In den bekannten Zentren des Landes, sei es nun München oder Hamburg, Berlin oder das Rhein-Main-Gebiet, sind solche Miethöhen durchaus üblich geworden. Ob die Wutinitiative „Deutsche Wohnen und Co. enteignen“ mit ihren bislang gesammelten 77.000 Stimmen die Problematik in Berlin allerdings auch nur ankratzen könnte, ist wohl mehr als zweifelhaft. So scheinen es auch die Anleger zu sehen, denn die Aktien von Deutsche Wohnen, LEG oder Vonovia lassen keine Panikreaktionen erkennen; lediglich bei Deutsche Wohnen gab es kürzlich Gewinnmitnahmen. Alle drei Unternehmen haben seit Jahresbeginn kräftig zugelegt. Kein Wunder – der Immobilienmarkt ist fast der einzige Sektor, wo Anlegern noch eine auskömmliche Rendite winkt.
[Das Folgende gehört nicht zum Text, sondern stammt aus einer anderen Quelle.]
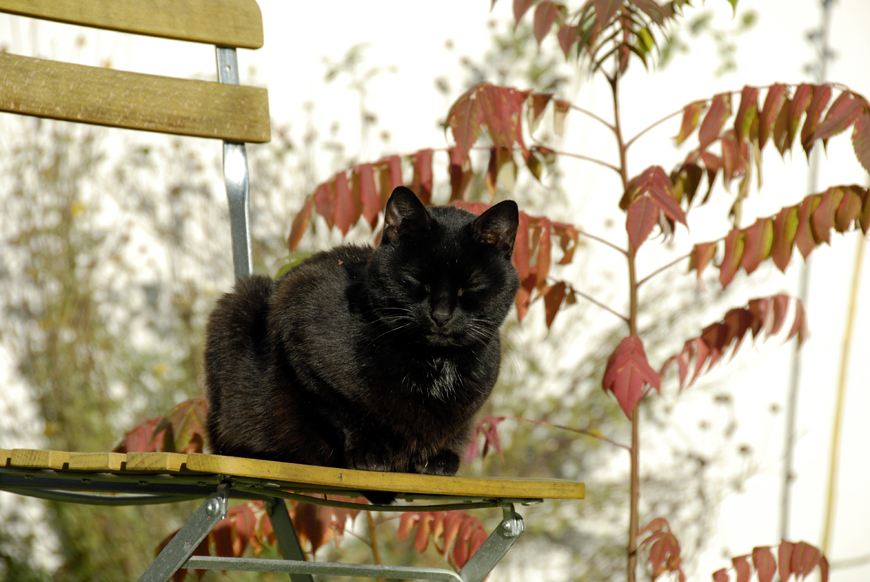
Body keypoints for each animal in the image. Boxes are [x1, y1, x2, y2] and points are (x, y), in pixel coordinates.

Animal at [204, 188, 516, 502]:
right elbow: (346, 412)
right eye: (416, 280)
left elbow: (455, 428)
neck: (435, 361)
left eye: (472, 287)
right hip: (242, 301)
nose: (441, 315)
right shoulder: (300, 328)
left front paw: (438, 459)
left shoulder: (471, 404)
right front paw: (371, 454)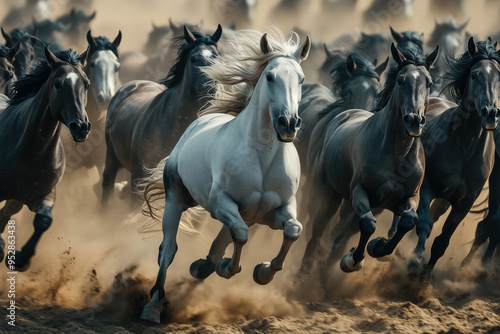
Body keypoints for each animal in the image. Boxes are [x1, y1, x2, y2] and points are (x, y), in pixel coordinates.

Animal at [0, 47, 90, 272]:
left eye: (86, 83)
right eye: (58, 83)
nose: (81, 127)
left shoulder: (44, 194)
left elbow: (44, 221)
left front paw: (20, 258)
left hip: (17, 199)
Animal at [137, 29, 308, 324]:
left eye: (301, 79)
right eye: (270, 76)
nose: (288, 123)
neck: (262, 159)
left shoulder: (278, 210)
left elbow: (293, 230)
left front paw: (263, 272)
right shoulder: (221, 203)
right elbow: (239, 235)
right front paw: (230, 269)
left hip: (249, 214)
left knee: (222, 241)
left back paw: (203, 267)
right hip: (176, 199)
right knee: (168, 250)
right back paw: (153, 306)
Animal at [410, 37, 500, 276]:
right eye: (475, 75)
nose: (490, 112)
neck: (464, 147)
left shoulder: (464, 202)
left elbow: (442, 241)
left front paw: (425, 277)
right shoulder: (428, 186)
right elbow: (424, 224)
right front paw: (414, 264)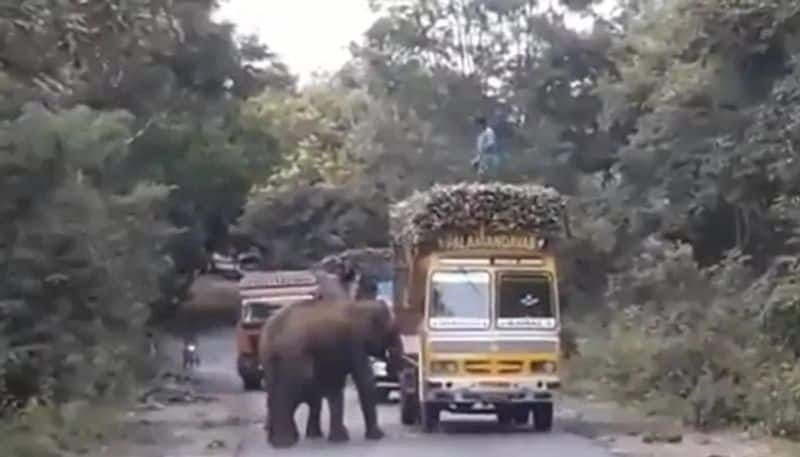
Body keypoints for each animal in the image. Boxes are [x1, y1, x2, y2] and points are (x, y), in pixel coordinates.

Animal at [260, 298, 404, 448]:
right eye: (392, 331)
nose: (390, 367)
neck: (360, 305)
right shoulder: (355, 342)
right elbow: (365, 381)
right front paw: (377, 436)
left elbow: (334, 386)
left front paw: (339, 438)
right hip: (293, 356)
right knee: (290, 392)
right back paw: (284, 442)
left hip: (270, 361)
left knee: (275, 392)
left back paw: (277, 440)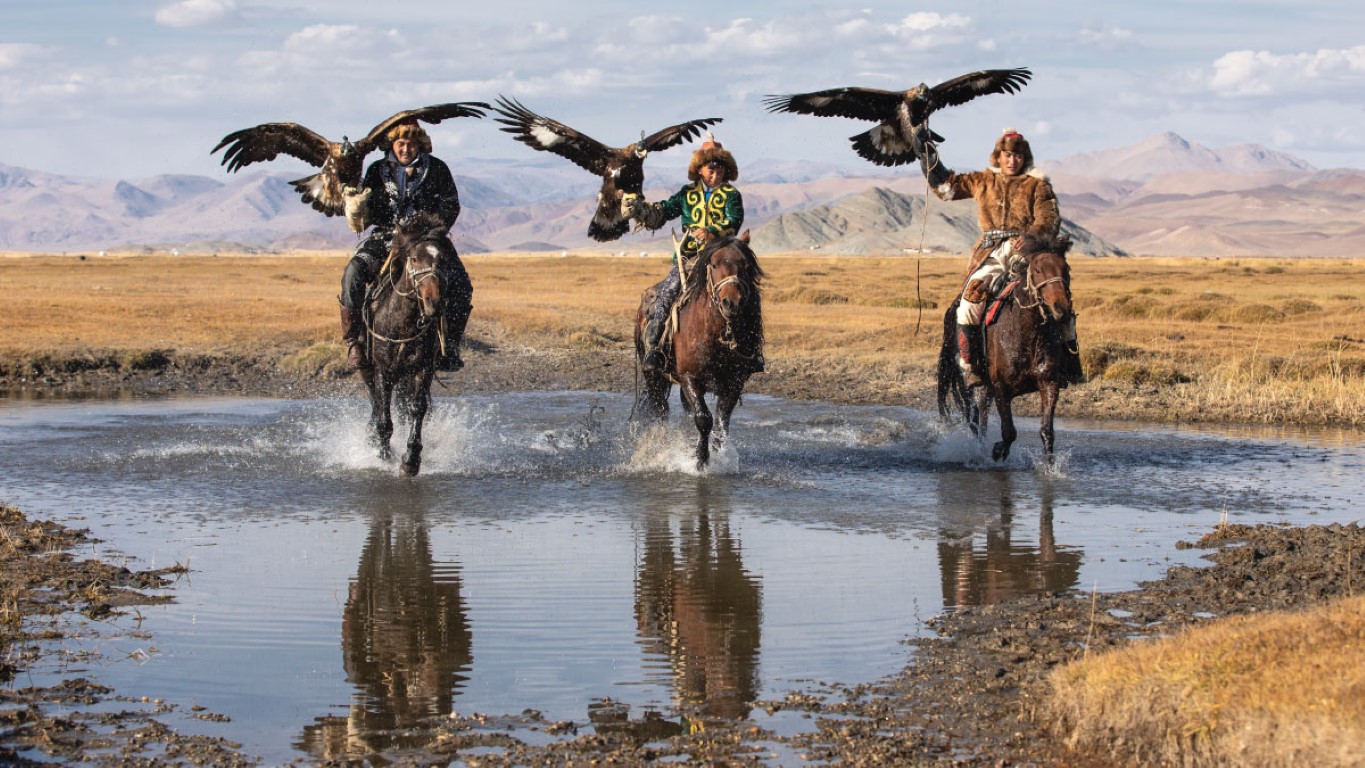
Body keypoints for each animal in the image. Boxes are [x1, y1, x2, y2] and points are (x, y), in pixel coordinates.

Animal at [360, 215, 472, 474]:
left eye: (443, 259)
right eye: (413, 258)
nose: (434, 302)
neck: (404, 322)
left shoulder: (423, 369)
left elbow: (417, 408)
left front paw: (411, 459)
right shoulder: (384, 369)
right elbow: (384, 413)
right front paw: (384, 454)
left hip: (406, 375)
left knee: (402, 407)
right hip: (369, 365)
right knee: (375, 399)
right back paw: (372, 435)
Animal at [630, 231, 764, 469]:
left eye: (747, 266)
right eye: (714, 264)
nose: (731, 303)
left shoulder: (735, 382)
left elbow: (721, 423)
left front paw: (719, 457)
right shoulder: (689, 377)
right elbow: (704, 418)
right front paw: (701, 460)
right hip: (653, 374)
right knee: (660, 410)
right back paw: (659, 449)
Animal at [939, 234, 1075, 463]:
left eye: (1066, 269)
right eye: (1037, 270)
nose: (1061, 309)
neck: (1029, 336)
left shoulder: (1049, 383)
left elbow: (1047, 431)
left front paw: (1050, 466)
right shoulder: (1000, 386)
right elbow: (1008, 431)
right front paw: (997, 451)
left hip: (986, 389)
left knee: (982, 419)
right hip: (969, 383)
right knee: (975, 421)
Bislang war von einer Überhitzung auch noch nicht flächendeckend die Rede. Allerdings gibt es krasse
Unterschiede bei den Preisen je nach Lage – auf dem flachen Land gibt es Leerstand, in den Zentren kann man bei Quadratmetermieten 20 Euro und mehr verlangen – und erhält es auch. Die Berliner Idee, in den Markt einzugreifen, indem man die Mieten gesetzlich deckelt, dürfte allerdings kaum Erfolg haben. Jedenfalls nicht, wenn man mit Erfolg die Verfügbarkeit von bezahlbarem Wohnraum meint. Angesichts des drohenden Stichtages nächste Woche haben zahlreiche Vermieter noch einmal an der Stellschraube gedreht, die ihnen bleibt, nämlich die Miete erhöht. Darunter offenbar auch viele, so hört man aus den Grundbesitzerverbänden, die bislang der Versuchung widerstanden hatten.
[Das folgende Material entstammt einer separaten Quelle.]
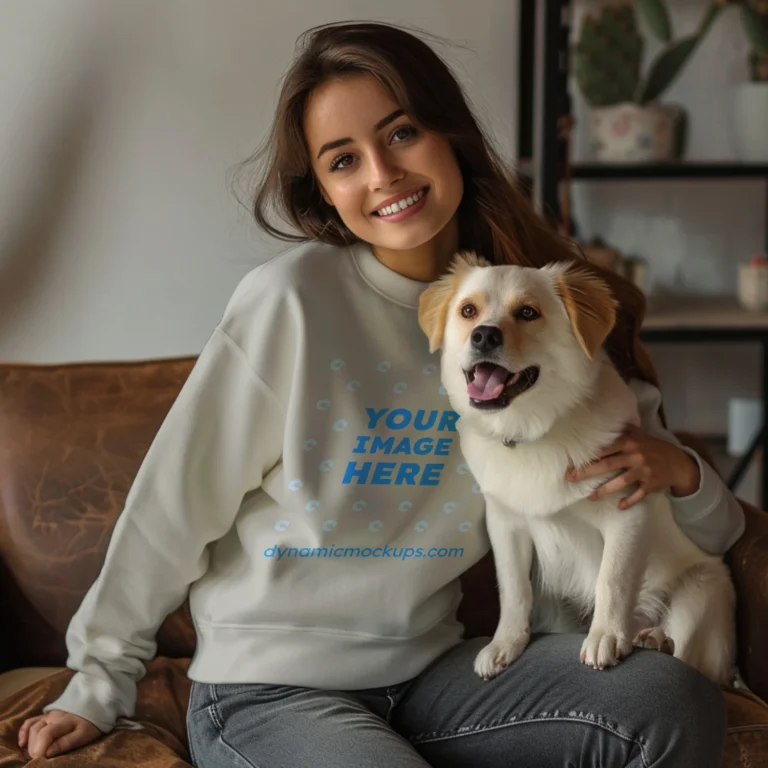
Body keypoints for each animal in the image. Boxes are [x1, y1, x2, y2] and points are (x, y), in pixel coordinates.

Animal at [420, 250, 736, 684]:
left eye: (528, 312)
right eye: (468, 311)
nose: (483, 335)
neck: (533, 431)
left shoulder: (626, 512)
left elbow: (612, 580)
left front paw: (606, 636)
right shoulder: (506, 525)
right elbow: (514, 589)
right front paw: (505, 643)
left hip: (700, 593)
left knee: (692, 658)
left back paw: (654, 638)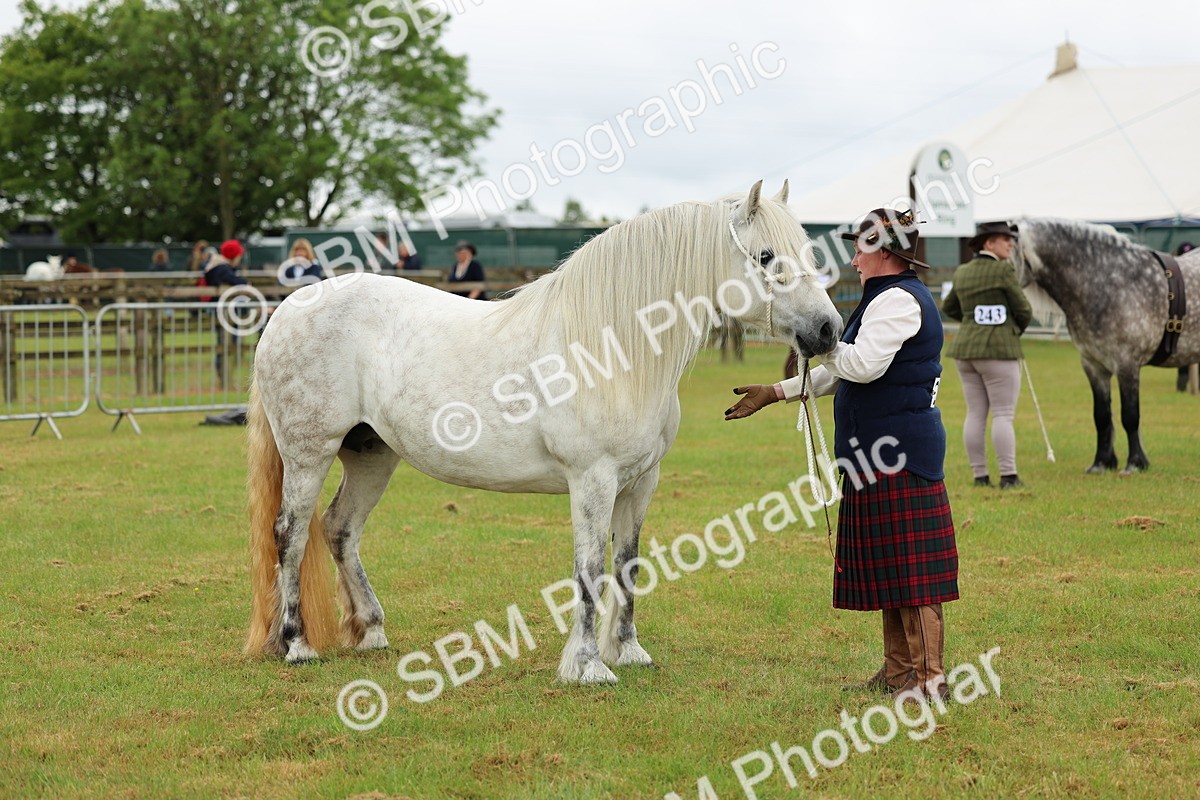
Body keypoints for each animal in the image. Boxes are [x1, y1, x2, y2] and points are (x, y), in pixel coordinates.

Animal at [244, 180, 843, 684]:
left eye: (810, 255)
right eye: (766, 257)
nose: (829, 330)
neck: (612, 347)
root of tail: (288, 310)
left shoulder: (640, 482)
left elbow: (627, 563)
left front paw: (628, 652)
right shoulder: (593, 480)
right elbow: (590, 569)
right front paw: (588, 667)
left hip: (372, 455)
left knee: (340, 530)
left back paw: (370, 631)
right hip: (309, 454)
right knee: (290, 535)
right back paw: (297, 645)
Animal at [1013, 218, 1200, 474]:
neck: (1110, 282)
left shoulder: (1127, 365)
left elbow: (1130, 415)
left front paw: (1135, 464)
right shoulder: (1093, 365)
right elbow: (1101, 416)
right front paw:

So kommt es eben, wenn angeblich gut gemeinte staatliche Vorhaben alles andere als gut sind. Denn
neben den Mieterhöhungen in letzter Minute dürfte ein weiterer Effekt sein, dass manches Bauvorhaben sich nicht mehr rechnet. Selbst wenn man berücksichtigt, dass in der Zeit der Niedrigzinsen die Alternativen dünn gesät sind und dies auch bleiben werden. Wer einer Aktienanlage noch immer meint nichts abgewinnen zu können, dem bleiben nicht viele Felder. Und Immobilien unterliegen, wie man sieht, keinem freien Spiel der Marktkräfte; staatliche Störfeuer drohen offenbar jederzeit und überall. Auf die Idee, den Wohnungsbau dadurch zu fördern, dass man die Grunderwerbsteuer senkt oder das Baurecht entrümpelt, ist bundesweit noch keine Regierung gekommen. Dabei verteuern Vorschriften und Anforderungen den Neubau von Miethäusern enorm. Ausbau von Dächern ist eine Möglichkeit in Ballungsräumen, ohne dass man neues Bauland ausweisen müsste – die sogenannte Nachverdichtung bringt jedoch regelmäßig eine Fülle weiterer Probleme mit
sich, von denen die Verkehrsbelastung nur eines ist.

Enteignungsinitiativen wie in Berlin blenden dabei völlig aus, dass dies ein überaus langwieriger Prozess sein dürfte, mit ungewissem Ausgang. Dass die Steuerzahler der ganzen Republik dies am Ende auch noch bezahlen müssten, da das verschuldete Berlin sich die Entschädigungen der Wohnbau-Unternehmen gar nicht leisten könnte, wird von der Initiative natürlich nicht prominent
vorgetragen. Wie das mit Schnellschüssen so ist, bleibt am Ende nicht viel Vernünftiges übrig.